Üsküdar Üniversitesi Tasavvuf Araştırmaları Enstitüsü’nden Prof. Dr. Niyazi Beki, günümüzde artan cehalet, yoksulluk ve toplumsal ayrışmalara karşı çözüm önerilerini paylaştı. Kâinatın yaratılış amacından Hz. Peygamber’in misyonuna, iman-akıl bütünlüğünden çağın gerektirdiği "marifet ve cesarete" kadar çarpıcı tespitler yapan Beki, "Materyalist felsefeye karşı Kitap ve Sünnet rehberliği şart" diyerek uyardı. İşte Beki’nin öne çıkan analizleri!

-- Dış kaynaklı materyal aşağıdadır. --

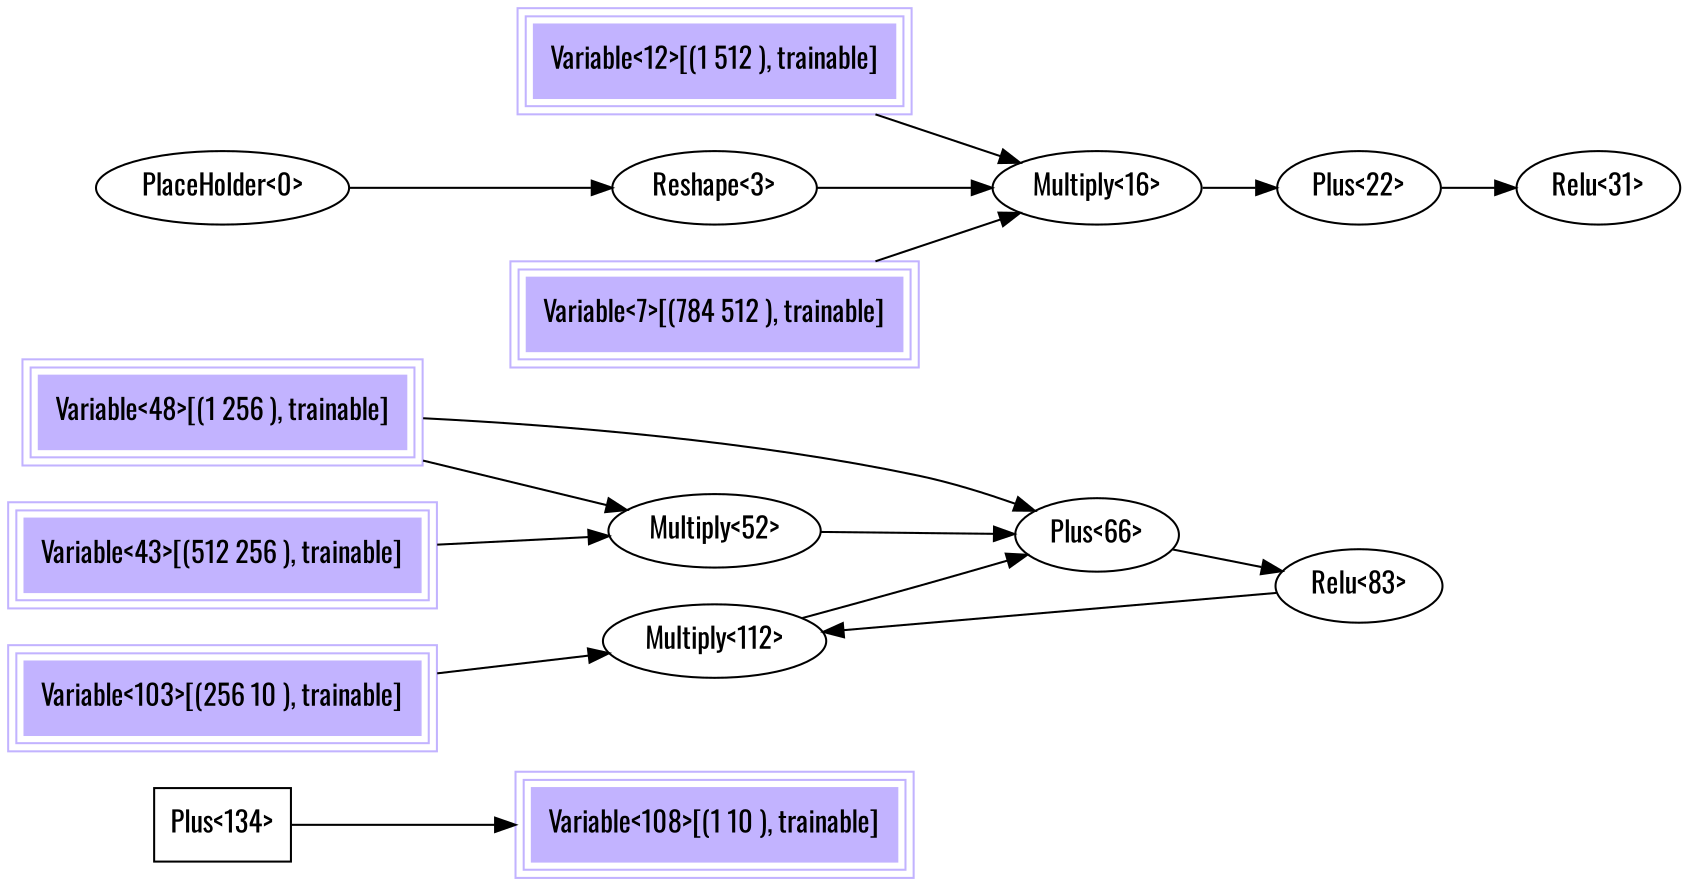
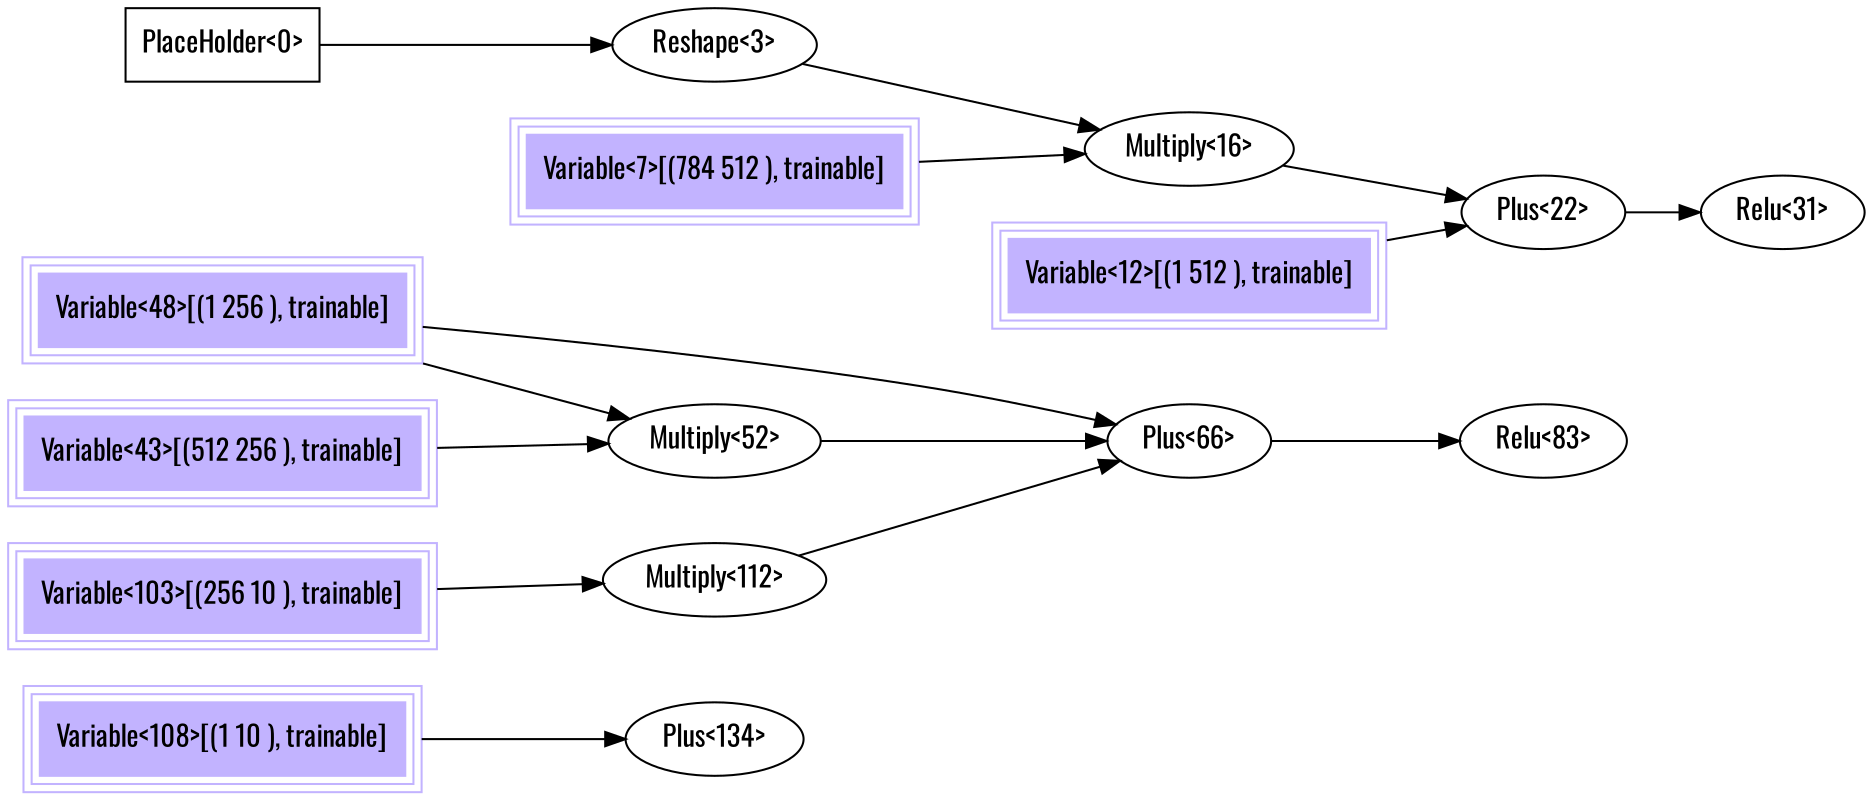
  digraph {
    fontname=Oswald
    rankdir=LR
    node [fontname=Oswald]
    edge [fontname=Oswald]
-   n1 [label="Plus<134>" shape=box]
+   n1 [label="Plus<134>"]
    n2 [label="Multiply<112>"]
    n3 [label="Plus<66>"]
    n4 [color=".7 .3 1.0" label="Variable<108>[(1 10 ), trainable]" peripheries=3 shape=box style=filled]
    n5 [label="Relu<83>"]
    n6 [color=".7 .3 1.0" label="Variable<103>[(256 10 ), trainable]" peripheries=3 shape=box style=filled]
    n7 [label="Multiply<52>"]
    n8 [color=".7 .3 1.0" label="Variable<48>[(1 256 ), trainable]" peripheries=3 shape=box style=filled]
    n9 [label="Relu<31>"]
    n10 [color=".7 .3 1.0" label="Variable<43>[(512 256 ), trainable]" peripheries=3 shape=box style=filled]
    n11 [label="Plus<22>"]
    n12 [label="Multiply<16>"]
    n13 [color=".7 .3 1.0" label="Variable<12>[(1 512 ), trainable]" peripheries=3 shape=box style=filled]
    n14 [label="Reshape<3>"]
    n15 [color=".7 .3 1.0" label="Variable<7>[(784 512 ), trainable]" peripheries=3 shape=box style=filled]
-   n16 [label="PlaceHolder<0>"]
+   n16 [label="PlaceHolder<0>" shape=box]
    n2 -> n3
    n3 -> n5
-   n1 -> n4
-   n5 -> n2
+   n4 -> n1
    n6 -> n2
    n7 -> n3
    n8 -> n3
    n8 -> n7
    n10 -> n7
    n11 -> n9
    n12 -> n11
-   n13 -> n12
+   n13 -> n11
    n14 -> n12
    n15 -> n12
    n16 -> n14
  }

"Cehaletin kaynağı materyalist düşünceler"
Cehaletin günümüzde sadece bilgisizlik değil, aynı zamanda materyalist felsefe ve sahte bilgiyle şekillenmiş tehlikeli bir boyut kazandığını ifade eden Prof. Dr. Beki, “İlim kisvesine bürünmüş cehalet, en zor bertaraf edilen hastalıktır. Bu tür bir cehaletle mücadele etmek için kitap ve sünnete dayanan, akıl ve kalbi birlikte hareket ettiren bir rehberliğe ihtiyaç var.” dedi.
“Sanayi ve teknoloji için feragat ve maharet gerekiyor”
Yoksulluğun tembellik ve yanlış tevekkül anlayışıyla daha da arttığını kaydeden Beki, sanayi ve teknoloji alanlarında ciddi çabaların gerektiğini belirtti. “Bu çağda yüksek feragat, cesaret, maharet ve marifete olan ihtiyaç çok daha fazlalaşmıştır. Maddi kalkınma ile manevi yükseliş bir arada olmalıdır.” şeklinde konuştu.
Kainat neden yaratıldı?
Kainatın yaratılış gayesini de değerlendiren Prof. Dr. Beki, “Her cemal ve kemal sahibi, kendi güzelliğini görmek ve göstermek ister. Yaratıcı da evreni yaratırken hem kendi sanatını sergilemek hem de şuurlu varlıkların bunu temaşa etmesini istemiştir.” diyerek Bediüzzaman’ın bu konudaki görüşlerini de paylaştı.
Evren, ontolojik bir kitap gibidir
Evrenin, yaratıcıyı tanıtmak için yazılmış bir kitap gibi okunması gerektiğini ifade eden Beki, “Bu kitabın manalarını anlayabilmek için bir öğretici şarttır. İşte Peygamber Efendimiz’in (s.a.v) doğumu, bu tanıtımı gerçekleştiren ilahi bir rehberin gelişidir.” dedi.
Hz. Peygamber’in örnekliği
Prof. Dr. Niyazi Beki, Peygamber Efendimizin hayatı boyunca insanlık ahlakını öğrettiğini ve cahiliye toplumunu, en yüksek insani değerlere taşıdığını belirterek şunları söyledi:
“Diri diri kızlarını toprağa gömen bir toplumu, karıncayı bile haksız yere öldürmekten imtina eder hale getirmiştir. Böyle bir dönüşüm, maddi güç olmadan, sadece manevi otoriteyle sağlanmıştır. Bu, eşsiz bir örneklik ve mucizedir.”
Tahkiki imana ihtiyaç var
İnancın sadece kalıplarla değil, ilmi temellerle desteklenerek yaşanması gerektiğini ifade eden Beki, “Tahkiki imanı öğrenmek için seminer, program ve konferanslara katılmak, sonra da öğrendiklerimizi hayata geçirmek gerekir. Bu sayede hem dünyamızı hem ahiretimizi mamur ederiz.” diye konuştu.